Verilen Metin:
◇ ◇ ◇ ◇
Dışarısı -11 derece olmasına rağmen Cafe Pushkin’in kapısından içeri girerken soğuk ve rüzgarlı havanın en azından bu akşam için moralimi bozmasına izin vermemeye karar veriyorum. Ağır ahşap kapıdan içeriye adım atar atmaz birden zaman makinesi ile geçmişe gitmişim hissine kapılıyorum. İçeride ilk gözüme çarpan uzun bir bar oluyor. Yıllanmış raflarında eski bir eczaneden rengarenk şişeler, ilaç kutuları, şırıngalar ve tıp kitapları var. Az sonra yemek yiyeceğimiz salon da ismini bu eczaneden alıyor. Büyük avizelerle aydınlatılmış yemek salonunun girişinde şefle göz göze geliyoruz. Çaktırmadan beni süzdükten sonra soğuktan morarmış halimi ve yoğun trafiğin (Moskova’nın trafiğinin İstanbul’dan bile kötü olduğunu söylemeliyim) bende bıraktığı yorgunluğu yanlış yorumlayarak; “Umarım rezervasyonunuz vardır, aksi halde sizin için bir masa bulmam maalesef söz konusu bile değil” diyor.
Burada yaşayan mühendis arkadaşım Matyev ve balerin sevgilisi Rita beni masada karşılıyorlar. Masaya oturup derin bir nefes aldıktan sonra çantamı nereye koysam diye aranıyorum. Bizim masamızla ilgilenen garsonumuz Evgeniy Prud ayakları hafif yüksek üstü açık ahşap ufak bir sandığı yanıma yere koyarken, eğilip, kibarca “Çantanız ve eldivenleriniz için” diyor. Soğuk havanın gerginleştirdiği yanaklarım ve alnım acısa da gülümsüyorum. “Ne sipariş versek?” konuşmaları sırasında önüme konan, Şef Andre Machov’un 19. yüzyıldan kalma tarifleri esas alarak hazırladığı Rus mutfağı ağırlıklı yirmibeş sayfalık menüye boş gözlerle bakıyorum. Durumu fark eden Matyev yemek seçimini üstlenince rahatlıyorum. “Klasik Rus mutfağını deneyeceksin” diyor bana.
◇ ◇ ◇ ◇
Yapılacak Çalışmalar:
1 > Cafe Pushkin anlatısında şef, rezervasyon yoksa masa bulmanın söz konusu olmadığını anlatıcıya neden söylüyor? Metnin gösterdiği gerekçeyi bir iki cümleyle açıklayın.
2 > Cafe Pushkin anlatısını son cümlesinden itibaren sürdürün.
◇ ◇ ◇ ◇
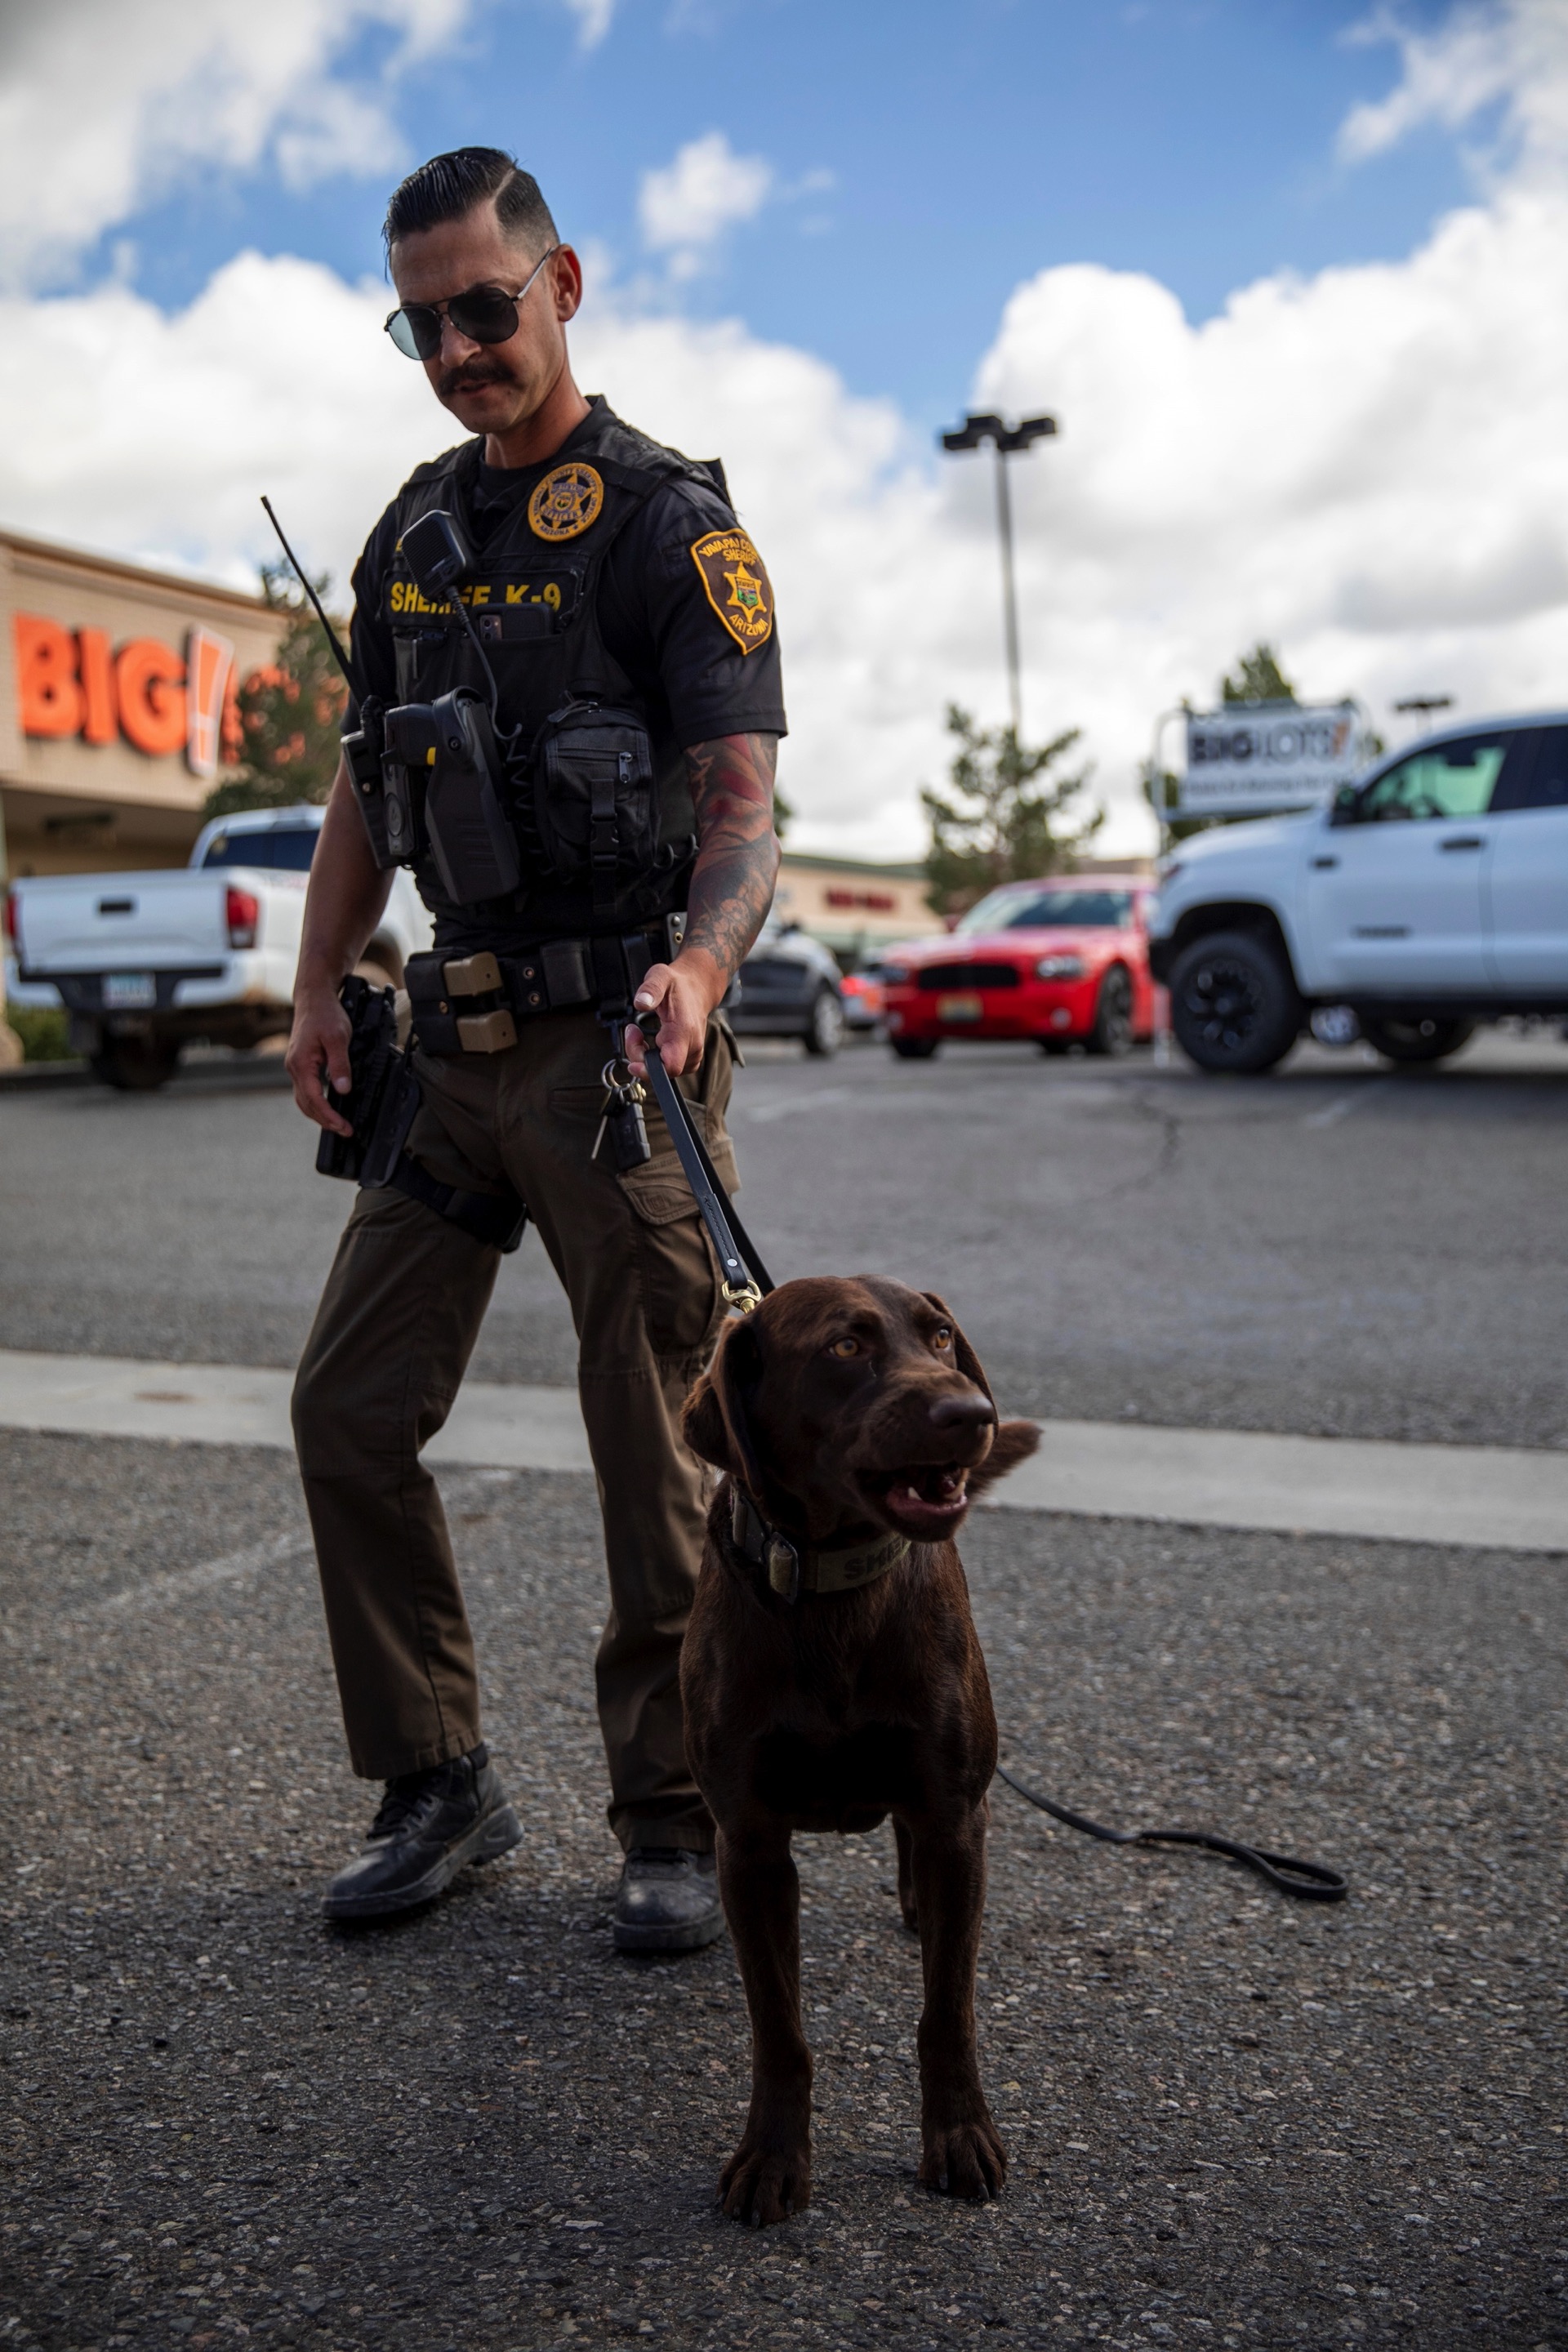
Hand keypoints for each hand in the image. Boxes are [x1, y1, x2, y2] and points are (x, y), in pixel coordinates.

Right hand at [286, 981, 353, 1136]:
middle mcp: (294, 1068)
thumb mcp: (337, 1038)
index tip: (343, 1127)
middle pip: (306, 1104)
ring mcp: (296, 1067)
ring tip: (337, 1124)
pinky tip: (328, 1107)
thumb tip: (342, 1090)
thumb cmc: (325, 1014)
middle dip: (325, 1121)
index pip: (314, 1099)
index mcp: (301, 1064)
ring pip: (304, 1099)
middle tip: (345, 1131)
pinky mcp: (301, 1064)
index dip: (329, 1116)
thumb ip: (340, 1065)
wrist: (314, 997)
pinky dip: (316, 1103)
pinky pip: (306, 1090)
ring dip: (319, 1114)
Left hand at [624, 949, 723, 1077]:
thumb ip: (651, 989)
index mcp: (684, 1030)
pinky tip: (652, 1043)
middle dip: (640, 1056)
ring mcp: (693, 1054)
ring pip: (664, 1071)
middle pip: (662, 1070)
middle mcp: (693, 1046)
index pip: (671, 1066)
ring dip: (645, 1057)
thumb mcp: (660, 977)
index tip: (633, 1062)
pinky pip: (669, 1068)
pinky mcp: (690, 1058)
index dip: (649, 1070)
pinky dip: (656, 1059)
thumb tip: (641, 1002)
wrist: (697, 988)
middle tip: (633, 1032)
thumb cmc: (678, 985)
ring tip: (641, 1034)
◇ ◇ ◇ ◇
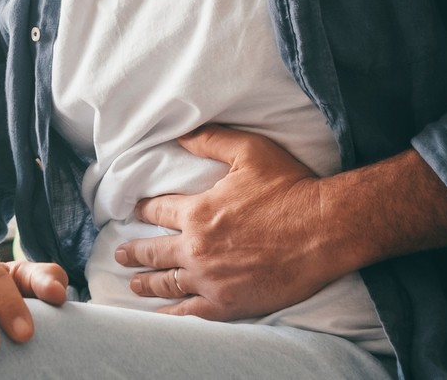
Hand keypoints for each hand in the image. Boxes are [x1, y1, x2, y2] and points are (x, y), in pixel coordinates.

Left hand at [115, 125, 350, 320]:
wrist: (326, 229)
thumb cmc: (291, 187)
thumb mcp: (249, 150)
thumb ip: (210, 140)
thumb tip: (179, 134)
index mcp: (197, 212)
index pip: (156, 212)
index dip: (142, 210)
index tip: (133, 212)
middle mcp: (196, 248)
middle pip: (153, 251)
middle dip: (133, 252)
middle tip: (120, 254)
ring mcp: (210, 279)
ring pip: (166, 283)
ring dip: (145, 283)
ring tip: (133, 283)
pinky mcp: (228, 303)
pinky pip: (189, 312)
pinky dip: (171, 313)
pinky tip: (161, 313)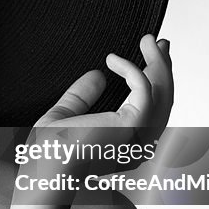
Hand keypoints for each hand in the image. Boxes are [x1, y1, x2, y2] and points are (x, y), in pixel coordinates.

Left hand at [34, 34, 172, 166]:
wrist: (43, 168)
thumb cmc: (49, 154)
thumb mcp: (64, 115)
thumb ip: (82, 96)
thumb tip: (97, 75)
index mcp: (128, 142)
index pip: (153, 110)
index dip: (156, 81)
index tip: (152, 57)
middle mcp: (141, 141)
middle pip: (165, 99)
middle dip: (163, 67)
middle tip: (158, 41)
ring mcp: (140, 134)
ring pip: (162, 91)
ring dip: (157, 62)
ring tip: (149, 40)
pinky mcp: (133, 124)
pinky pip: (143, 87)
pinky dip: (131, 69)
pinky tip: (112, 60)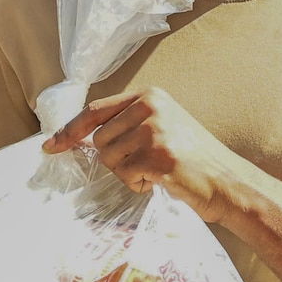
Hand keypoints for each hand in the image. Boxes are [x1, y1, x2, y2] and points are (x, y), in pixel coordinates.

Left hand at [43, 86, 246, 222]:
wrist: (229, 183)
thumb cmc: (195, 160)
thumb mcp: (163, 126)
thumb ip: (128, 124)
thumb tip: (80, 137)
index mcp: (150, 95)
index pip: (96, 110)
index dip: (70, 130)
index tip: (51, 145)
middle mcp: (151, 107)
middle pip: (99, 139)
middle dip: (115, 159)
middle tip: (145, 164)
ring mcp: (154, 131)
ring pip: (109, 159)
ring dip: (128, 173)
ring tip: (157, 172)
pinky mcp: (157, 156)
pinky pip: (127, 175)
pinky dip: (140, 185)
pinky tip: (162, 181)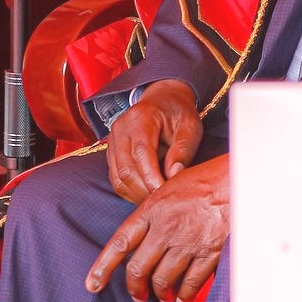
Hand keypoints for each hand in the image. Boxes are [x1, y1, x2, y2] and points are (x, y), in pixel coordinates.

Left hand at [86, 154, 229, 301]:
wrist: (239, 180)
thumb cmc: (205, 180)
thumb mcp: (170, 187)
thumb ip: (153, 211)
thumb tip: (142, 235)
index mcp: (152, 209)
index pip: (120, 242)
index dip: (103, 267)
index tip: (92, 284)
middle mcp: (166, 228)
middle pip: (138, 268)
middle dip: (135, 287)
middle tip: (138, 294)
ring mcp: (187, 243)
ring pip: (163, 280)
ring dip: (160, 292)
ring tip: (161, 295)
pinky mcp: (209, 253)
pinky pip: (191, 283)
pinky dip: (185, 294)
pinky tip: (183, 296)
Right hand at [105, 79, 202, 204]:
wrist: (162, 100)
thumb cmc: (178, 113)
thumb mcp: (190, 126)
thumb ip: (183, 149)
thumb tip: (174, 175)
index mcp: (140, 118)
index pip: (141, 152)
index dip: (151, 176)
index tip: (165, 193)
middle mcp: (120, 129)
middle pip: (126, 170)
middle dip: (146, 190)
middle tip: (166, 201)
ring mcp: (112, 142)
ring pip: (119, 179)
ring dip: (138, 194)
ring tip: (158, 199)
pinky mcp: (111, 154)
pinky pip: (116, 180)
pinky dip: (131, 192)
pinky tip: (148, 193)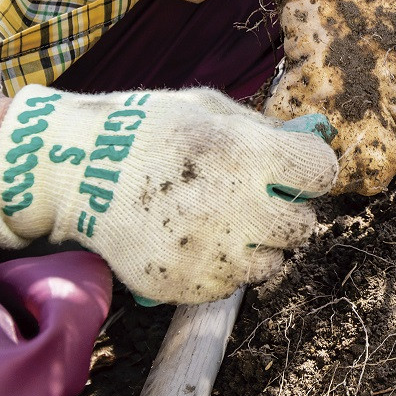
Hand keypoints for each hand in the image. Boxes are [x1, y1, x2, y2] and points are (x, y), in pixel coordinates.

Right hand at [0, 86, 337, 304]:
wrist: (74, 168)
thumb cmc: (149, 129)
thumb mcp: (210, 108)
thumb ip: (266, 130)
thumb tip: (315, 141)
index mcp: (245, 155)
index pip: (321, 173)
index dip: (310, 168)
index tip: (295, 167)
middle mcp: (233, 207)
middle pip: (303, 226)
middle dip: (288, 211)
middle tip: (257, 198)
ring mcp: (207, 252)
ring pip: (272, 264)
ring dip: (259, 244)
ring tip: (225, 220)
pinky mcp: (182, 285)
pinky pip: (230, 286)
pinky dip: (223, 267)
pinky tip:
◇ ◇ ◇ ◇
Görevlere Göre Sonuçlar:
1 > Şef, anlatıcıyı çaktırmadan süzdükten sonra onun soğuktan morarmış hâlini ve yoğun Moskova trafiğinin onda bıraktığı yorgunluğu yanlış yorumlar. Bu yanlış yorum yüzünden rezervasyon olmadan masa bulmanın mümkün olmadığını söyler.

2 >
Matyev sipariş verirken ben de ilk defa etrafı inceleyecek fırsatı yakalıyorum. Aplikler ve büyük parıltılı avizeler ile loş bir şekilde aydınlatılmış yüksek tavanlı yemek salonunun kartonpiyer süslemeli duvarlarında kocaman antika saatler asılı. Eczane Salonu’nda hakim renk kırmızı. Sabah saatlerinde önce Sovyetler Birliği döneminde karargah ve günümüzde Rusya devlet başkanının konutu olan Kremlin’i gezdim. Sonrasında ise Rus Devleti’nin yükselişi ve gelişmesi sürecine ait dört milyondan fazla eser barındıran Milli Tarih Müzesi’nde dolaştım. Bu iki tarihi bina da şehrin sembolü olan zamanında çarların konuşma yaptığı, gösterilerin, geçit törenlerinin yapıldığı ünlü Kızıl Meydan’da bulunuyor. Kızıl ve kırmızının Ruslar için ne kadar önemli olduğunu ve bu rengin “güzel” şeyleri ifade ettiğini bu gezi sırasında öğreniyorum. Bu sebeple, Cafe Pushkin’in alt kattaki salonunda masa örtülerinin, Amerikan servislerinin, peçetelerin, hatta kadife kaplı sandalyelerin bile kırmızı olmasına şaşırmıyorum. Kadın ve erkek garsonların ve diğer personelin de kırmızı ağırlıklı geleneksel Rus kıyafetleri giydiğini not ediyorum.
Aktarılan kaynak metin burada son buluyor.